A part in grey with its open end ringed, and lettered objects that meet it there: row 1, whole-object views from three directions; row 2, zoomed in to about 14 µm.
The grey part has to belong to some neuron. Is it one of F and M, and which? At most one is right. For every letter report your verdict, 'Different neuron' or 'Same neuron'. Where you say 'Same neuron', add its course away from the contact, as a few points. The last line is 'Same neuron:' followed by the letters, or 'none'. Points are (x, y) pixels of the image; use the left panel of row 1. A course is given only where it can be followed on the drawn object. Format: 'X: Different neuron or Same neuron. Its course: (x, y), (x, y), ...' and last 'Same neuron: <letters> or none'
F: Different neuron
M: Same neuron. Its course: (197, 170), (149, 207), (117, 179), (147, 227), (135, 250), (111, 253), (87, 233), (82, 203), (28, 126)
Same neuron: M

* * *

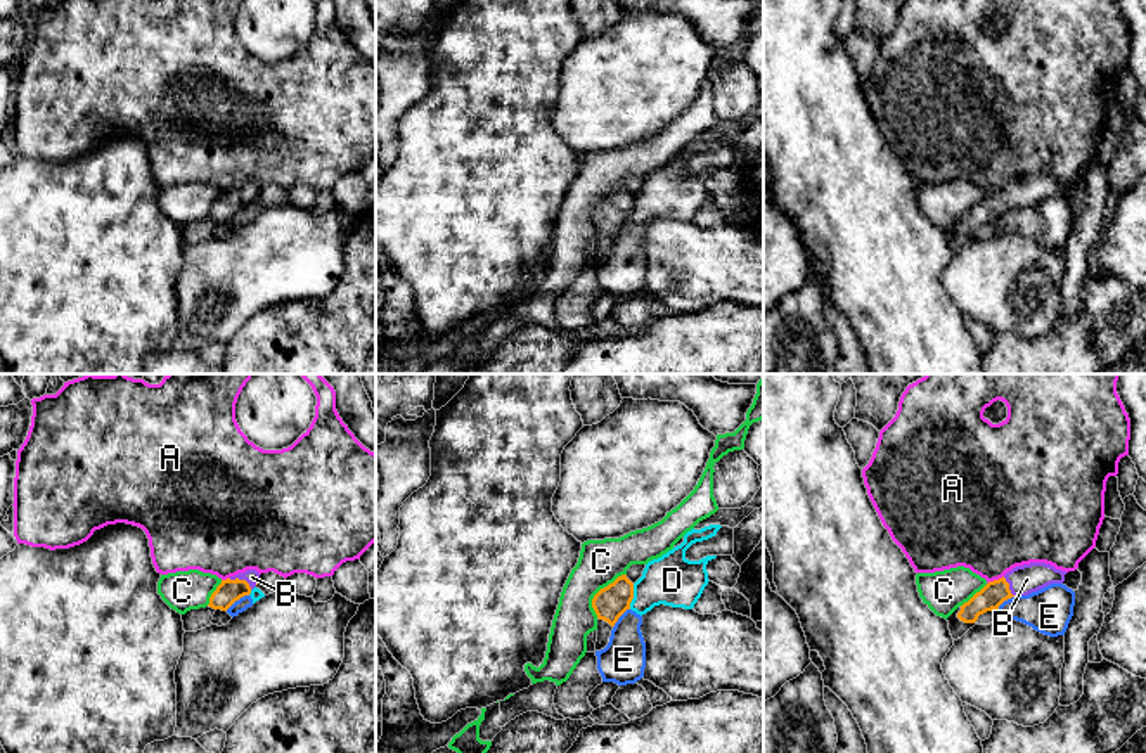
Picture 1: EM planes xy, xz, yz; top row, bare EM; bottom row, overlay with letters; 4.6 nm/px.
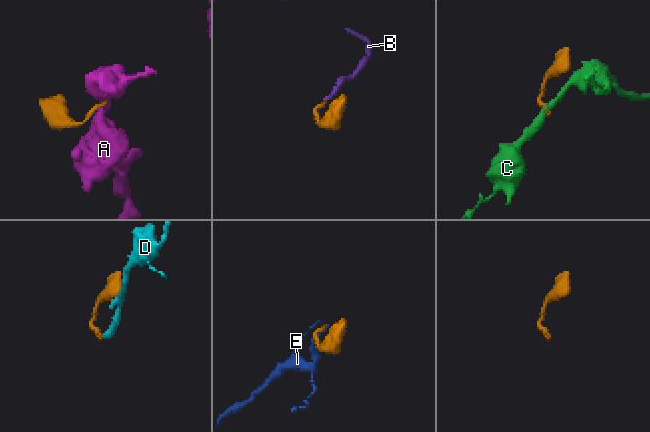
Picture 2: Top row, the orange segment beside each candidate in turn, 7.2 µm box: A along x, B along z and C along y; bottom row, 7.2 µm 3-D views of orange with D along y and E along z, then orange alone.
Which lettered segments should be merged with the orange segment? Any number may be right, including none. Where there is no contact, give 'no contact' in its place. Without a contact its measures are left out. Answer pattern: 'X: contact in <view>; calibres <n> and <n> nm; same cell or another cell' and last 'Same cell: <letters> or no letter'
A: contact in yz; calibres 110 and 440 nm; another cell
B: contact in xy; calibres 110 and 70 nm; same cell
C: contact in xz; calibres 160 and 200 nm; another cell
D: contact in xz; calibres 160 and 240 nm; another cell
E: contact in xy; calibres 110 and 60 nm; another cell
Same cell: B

* * *

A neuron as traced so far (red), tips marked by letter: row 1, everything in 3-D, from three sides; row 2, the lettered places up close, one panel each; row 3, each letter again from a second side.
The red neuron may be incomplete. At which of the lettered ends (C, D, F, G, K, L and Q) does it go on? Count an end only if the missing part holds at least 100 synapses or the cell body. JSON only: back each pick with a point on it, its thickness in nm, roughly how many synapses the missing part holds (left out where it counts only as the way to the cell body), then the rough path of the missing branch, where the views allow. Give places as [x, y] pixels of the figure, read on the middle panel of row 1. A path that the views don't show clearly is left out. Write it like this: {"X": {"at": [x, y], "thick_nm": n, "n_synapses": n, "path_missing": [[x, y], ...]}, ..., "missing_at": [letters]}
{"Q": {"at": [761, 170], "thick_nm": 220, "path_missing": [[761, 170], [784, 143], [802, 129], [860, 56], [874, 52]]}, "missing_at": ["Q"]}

## Directions for this task:
Report the number of lines above holding "bottom", and only that.

## Answer for this exercise:
2